There is an equal divide between the letters that make up amazing moments that I wrote with butterflies in my stomach because of us and the letters that take up the dark space. The later half are letters you’ll never read, I twist them together to form sentences hoping to feel better with each press of a key. Somehow when the l and the o and the v ended with an e come together on this word document I feel much more capable of handling it.

It is easier to write about this word instead of hearing it over the sound of the radio when your eyes hit mine, every time I close my eyes at night. It is easier than it being soaked into me when you squeeze my hand three times, or feeling it on my cheek from your eyelashes showering me with butterfly kisses.

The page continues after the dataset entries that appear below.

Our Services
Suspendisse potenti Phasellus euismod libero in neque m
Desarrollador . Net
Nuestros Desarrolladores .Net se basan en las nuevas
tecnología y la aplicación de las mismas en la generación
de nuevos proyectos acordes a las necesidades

Our pictures are placed in a closed drawer so that I do not have to see that word shattered into a million pieces when I look at the glossy happiness that is now in the past. Although I have my weak moments, when I open the cabinet and our matching hedgehog mugs are still there, gazing at each other, filled with that word. When I have those weak moments where my chest hurts and it is hard to breath, I open that desk drawer, two down from the top, just to open your Prince Charming Application to me. To gaze at the black letters and white page that makes up my happiest memory. Although that word is not spoken to me from your lips anymore, I will never forget how it sounds, or even looks in a simple text message.

I do not need to pick flower from the ground like I did during tee-ball practice in the outfield. It is no longer necessary to pluck the petals one by one wondering; does he love me or love me not? I know that word has poured between us, flowing like hot lava, burning and not knowing if it is a beautiful or bad thing. For now it is just simple black letters flowing from my thought process, typing out the L – O – V – E.